By Kate Pierson
The rhetorical question “does your left hand know what your right hand’s doing?” is a figure of speech that’s been bandied about for years.
While philosophers have pondered all its metaphorical and multifaceted meanings, in the context of this discussion, this expression is aligned with the importance of effective professional communication.
This means ensuring your core constituents, those who are an extension of you and your business, have an open and honest relationship with each other that is supervised and supported by you.
Fact is though, getting compartmentalised departments to work in unison is an exercise of professional co-ordination, as is ensuring these divisions continue to feed each other the time, energy and information to grow and survive.
But challenging or not, bridging the communication chasm between coexisting components of a company is an absolute must do; it is the hallmark of a business’ best friends — efficiency and productivity.
Needless to say, communication is particularly important when ‘risk creators’ such as salespeople, marketers and buyers are involved — for example, those whose actions or inactions have a direct impact on the bottom line.
Synchronicity
Smart business practise demands an holistic approach be employed and this is about synchronising departments that work simultaneously. Because having a collective team working in disconnected entities is like having a security net with holes in it — just pointless. You’re pouring resource, time and energy in, but losing it at an equal or even higher rate due to poor decisions being made and a prolonged failure to recognise that fact. Quite simply, a breakdown in communication can lead to a breakup between you and your company and yes, it will hurt — emotionally and financially.

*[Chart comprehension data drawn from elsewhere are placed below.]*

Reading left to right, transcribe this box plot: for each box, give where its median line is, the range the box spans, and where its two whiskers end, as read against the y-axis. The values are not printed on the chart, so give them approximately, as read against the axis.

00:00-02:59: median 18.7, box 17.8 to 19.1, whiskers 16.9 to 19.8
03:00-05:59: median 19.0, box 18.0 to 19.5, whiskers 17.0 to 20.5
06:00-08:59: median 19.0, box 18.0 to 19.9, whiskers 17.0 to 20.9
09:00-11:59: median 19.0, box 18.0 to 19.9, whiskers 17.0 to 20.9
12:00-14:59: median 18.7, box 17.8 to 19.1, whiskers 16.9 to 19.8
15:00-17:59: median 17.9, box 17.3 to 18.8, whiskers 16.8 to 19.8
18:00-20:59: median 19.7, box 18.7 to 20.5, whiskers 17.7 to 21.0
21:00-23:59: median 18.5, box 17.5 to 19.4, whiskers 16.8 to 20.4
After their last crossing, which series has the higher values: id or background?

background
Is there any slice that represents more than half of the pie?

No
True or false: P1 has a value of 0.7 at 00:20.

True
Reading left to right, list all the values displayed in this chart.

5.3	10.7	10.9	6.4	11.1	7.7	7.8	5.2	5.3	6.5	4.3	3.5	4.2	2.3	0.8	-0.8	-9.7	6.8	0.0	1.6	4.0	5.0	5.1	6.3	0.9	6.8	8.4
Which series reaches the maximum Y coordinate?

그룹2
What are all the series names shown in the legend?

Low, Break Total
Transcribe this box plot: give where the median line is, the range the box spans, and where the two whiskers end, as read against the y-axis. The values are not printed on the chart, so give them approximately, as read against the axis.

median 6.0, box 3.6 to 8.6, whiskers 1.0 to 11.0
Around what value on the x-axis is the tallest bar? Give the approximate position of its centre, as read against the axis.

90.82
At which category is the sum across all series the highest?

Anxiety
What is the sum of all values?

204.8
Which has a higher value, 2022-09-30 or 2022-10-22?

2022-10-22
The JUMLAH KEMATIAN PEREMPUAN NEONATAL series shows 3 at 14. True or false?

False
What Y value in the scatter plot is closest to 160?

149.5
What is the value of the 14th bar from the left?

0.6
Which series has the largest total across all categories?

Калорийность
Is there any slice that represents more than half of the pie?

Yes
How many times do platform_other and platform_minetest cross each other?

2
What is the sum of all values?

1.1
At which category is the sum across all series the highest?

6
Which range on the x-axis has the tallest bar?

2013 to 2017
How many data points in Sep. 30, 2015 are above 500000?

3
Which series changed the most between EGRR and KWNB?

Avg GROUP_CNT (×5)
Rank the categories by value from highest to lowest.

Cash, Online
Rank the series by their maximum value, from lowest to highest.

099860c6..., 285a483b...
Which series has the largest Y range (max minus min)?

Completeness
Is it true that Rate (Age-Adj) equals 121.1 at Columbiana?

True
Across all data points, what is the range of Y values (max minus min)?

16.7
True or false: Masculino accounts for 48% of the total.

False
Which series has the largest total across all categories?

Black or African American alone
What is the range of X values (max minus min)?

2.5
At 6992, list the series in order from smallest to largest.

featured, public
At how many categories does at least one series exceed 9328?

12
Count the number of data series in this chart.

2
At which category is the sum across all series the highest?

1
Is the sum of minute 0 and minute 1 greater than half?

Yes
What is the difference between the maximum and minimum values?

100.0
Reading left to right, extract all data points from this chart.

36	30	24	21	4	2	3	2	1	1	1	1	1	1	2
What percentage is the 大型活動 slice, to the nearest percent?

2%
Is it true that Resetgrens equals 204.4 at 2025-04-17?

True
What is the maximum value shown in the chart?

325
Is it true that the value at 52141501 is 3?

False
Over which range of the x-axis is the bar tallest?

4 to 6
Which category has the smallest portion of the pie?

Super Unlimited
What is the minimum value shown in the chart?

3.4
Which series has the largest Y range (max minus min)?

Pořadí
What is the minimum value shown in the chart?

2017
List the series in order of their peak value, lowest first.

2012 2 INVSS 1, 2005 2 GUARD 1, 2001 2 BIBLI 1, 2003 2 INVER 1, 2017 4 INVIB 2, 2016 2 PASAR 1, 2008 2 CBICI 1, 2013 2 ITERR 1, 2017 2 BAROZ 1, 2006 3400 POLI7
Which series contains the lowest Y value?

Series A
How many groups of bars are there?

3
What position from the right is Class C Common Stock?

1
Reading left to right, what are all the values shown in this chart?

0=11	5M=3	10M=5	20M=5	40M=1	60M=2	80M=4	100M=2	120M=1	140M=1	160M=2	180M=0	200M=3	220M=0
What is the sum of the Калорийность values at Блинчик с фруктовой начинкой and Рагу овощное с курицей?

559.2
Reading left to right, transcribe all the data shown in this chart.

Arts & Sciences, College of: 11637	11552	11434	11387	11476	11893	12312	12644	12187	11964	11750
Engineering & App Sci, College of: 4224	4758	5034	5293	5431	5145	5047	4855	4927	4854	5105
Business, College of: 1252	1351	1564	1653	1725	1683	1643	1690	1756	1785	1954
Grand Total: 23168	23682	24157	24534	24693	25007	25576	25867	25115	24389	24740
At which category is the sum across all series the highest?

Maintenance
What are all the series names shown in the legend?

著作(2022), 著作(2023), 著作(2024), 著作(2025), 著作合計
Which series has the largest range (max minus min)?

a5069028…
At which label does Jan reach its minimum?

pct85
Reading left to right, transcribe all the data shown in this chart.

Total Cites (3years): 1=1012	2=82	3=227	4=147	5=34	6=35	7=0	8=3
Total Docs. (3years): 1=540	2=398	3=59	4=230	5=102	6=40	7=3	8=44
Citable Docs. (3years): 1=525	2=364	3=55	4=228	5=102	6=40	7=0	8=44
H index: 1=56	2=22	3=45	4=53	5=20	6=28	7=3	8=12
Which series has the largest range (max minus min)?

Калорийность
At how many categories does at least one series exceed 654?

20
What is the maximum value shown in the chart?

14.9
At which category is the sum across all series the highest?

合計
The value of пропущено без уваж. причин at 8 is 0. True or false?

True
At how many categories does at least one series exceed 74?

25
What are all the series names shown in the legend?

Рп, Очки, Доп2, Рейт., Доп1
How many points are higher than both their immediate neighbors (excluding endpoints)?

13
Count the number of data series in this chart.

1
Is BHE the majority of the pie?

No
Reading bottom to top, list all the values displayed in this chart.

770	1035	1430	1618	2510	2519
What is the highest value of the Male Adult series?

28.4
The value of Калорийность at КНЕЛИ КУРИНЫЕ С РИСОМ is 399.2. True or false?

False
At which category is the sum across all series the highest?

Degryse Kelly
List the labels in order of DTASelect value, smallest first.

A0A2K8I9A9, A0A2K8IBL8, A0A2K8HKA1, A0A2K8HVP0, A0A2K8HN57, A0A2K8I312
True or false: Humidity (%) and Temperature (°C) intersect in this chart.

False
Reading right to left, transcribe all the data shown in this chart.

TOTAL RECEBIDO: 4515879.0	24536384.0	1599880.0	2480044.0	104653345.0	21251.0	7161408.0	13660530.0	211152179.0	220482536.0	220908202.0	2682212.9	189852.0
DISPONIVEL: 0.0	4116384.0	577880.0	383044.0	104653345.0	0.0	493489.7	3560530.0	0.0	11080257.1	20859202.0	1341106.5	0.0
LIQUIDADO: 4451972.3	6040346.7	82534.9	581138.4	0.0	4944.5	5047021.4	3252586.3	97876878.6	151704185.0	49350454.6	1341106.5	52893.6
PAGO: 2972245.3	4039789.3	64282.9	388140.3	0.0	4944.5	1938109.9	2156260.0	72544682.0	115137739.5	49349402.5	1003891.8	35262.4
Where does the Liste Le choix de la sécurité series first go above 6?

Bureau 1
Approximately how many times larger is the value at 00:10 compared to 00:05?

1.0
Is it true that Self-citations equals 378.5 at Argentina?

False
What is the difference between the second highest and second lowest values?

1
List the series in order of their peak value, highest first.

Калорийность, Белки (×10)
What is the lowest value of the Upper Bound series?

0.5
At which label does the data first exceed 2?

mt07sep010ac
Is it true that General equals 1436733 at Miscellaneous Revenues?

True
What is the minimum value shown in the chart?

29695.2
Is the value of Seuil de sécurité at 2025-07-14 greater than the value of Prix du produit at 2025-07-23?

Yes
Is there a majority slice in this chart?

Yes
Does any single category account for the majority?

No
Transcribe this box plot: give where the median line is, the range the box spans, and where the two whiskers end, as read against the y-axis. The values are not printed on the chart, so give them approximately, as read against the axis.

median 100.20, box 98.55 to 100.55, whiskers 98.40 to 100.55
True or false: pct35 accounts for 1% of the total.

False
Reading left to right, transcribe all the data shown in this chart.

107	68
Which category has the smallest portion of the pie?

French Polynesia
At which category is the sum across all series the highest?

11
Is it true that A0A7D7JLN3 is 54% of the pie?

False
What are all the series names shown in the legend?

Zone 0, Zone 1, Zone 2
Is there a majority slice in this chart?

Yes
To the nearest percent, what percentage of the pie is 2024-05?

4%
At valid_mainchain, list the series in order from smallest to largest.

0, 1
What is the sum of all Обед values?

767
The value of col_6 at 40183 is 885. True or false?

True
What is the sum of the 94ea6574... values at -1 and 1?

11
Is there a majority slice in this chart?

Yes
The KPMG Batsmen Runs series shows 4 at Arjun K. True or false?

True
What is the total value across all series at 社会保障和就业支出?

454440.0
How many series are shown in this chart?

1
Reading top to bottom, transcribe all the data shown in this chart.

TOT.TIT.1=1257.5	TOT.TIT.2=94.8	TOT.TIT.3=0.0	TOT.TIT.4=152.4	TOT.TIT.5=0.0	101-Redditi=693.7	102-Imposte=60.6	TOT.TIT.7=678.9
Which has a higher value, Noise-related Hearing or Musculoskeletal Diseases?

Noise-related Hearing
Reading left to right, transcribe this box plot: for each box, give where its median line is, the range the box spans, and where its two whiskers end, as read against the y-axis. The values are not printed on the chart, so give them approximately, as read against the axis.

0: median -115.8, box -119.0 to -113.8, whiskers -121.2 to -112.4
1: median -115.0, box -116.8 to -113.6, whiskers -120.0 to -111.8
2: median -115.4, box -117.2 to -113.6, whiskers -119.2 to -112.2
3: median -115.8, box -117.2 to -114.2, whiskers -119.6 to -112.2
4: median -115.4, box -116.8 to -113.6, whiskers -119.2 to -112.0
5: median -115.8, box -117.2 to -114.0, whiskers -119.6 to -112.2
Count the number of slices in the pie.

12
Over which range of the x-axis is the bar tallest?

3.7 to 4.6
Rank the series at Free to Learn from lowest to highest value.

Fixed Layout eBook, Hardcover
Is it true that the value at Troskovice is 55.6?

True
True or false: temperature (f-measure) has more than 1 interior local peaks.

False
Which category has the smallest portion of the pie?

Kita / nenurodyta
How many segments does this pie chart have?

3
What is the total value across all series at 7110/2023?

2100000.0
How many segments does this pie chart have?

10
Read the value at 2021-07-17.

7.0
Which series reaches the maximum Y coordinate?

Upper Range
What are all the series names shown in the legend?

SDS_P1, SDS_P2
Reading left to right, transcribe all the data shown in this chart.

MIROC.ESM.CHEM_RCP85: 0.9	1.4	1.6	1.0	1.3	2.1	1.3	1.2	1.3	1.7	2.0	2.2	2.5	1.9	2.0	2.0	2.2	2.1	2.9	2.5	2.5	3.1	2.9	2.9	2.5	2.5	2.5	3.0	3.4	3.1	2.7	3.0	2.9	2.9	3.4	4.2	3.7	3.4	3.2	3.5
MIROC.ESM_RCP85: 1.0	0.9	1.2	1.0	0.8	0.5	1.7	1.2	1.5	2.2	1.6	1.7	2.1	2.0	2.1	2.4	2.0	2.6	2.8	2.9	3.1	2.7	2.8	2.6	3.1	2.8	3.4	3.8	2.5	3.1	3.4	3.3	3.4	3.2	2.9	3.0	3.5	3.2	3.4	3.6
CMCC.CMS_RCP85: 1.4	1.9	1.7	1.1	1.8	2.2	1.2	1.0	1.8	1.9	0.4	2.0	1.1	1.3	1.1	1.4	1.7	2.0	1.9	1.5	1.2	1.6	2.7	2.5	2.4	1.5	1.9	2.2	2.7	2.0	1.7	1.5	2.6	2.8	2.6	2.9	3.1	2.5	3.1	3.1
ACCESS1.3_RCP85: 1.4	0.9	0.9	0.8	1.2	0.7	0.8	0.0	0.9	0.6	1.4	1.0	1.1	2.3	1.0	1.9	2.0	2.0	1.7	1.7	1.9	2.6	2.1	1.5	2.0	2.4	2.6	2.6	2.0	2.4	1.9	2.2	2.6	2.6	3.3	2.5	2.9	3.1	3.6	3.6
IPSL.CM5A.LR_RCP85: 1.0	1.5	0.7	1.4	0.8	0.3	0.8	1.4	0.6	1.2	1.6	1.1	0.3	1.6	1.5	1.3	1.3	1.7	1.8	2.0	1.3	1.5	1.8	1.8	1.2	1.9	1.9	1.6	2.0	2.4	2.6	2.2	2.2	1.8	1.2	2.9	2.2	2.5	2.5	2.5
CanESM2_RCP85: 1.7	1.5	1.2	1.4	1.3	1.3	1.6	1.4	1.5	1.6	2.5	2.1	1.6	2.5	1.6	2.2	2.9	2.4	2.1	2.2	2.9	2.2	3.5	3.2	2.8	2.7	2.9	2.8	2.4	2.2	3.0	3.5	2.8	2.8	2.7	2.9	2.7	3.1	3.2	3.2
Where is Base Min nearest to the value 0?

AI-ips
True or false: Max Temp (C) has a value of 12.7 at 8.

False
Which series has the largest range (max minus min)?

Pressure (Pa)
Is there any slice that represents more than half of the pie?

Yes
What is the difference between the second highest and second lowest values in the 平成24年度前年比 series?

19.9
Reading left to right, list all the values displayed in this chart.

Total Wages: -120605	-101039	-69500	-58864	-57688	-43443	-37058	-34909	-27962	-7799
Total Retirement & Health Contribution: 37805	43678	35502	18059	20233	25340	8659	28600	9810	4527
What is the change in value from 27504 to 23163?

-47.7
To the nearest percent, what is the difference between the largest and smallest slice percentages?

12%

The subsequent losses eventuating from business blunders may not happen overnight, but progressively the cross-purpose decisions being made, in conjunction with general misunderstandings, misinterpretations and digressions from important tasks, will inevitably take a cumulative toll — and it’s unlikely the outcome of these professional faux pas’ will have ‘positive’ written all over it.
The facts speak for themselves. Around 220 organisations employing 32,000 New Zealanders took part in the JRA Best Workplaces Survey for 2009 and JRA managing director John Robertson asserts that, based on the results, communication and clarity of purpose were the clear characteristics of success for 2009.
“The top 25 percent of organisations in our 2009 Best Workplaces Survey showed clear differences in the way they managed their people during the recession and significant differences in the levels of engagement they sustained. Communication became more important than ever, as did clarity of purpose and the role everyone had in achieving organisation goals and objectives,” Roberston explains.
“‘We’re all in this together’ was the rallying cry for many and 2009 became a great opportunity to demonstrate what ‘values’ really meant in practice. We’ve heard stories from organisations who experienced the benefits of an engaged workforce as people responded with performance that went way above the norm.”
The bottom line? If communication was not the currency for commercial success, then organisations like the Employers and Manufacturers Association (EMA) would not have implemented personal development programmes to enhance communication skills.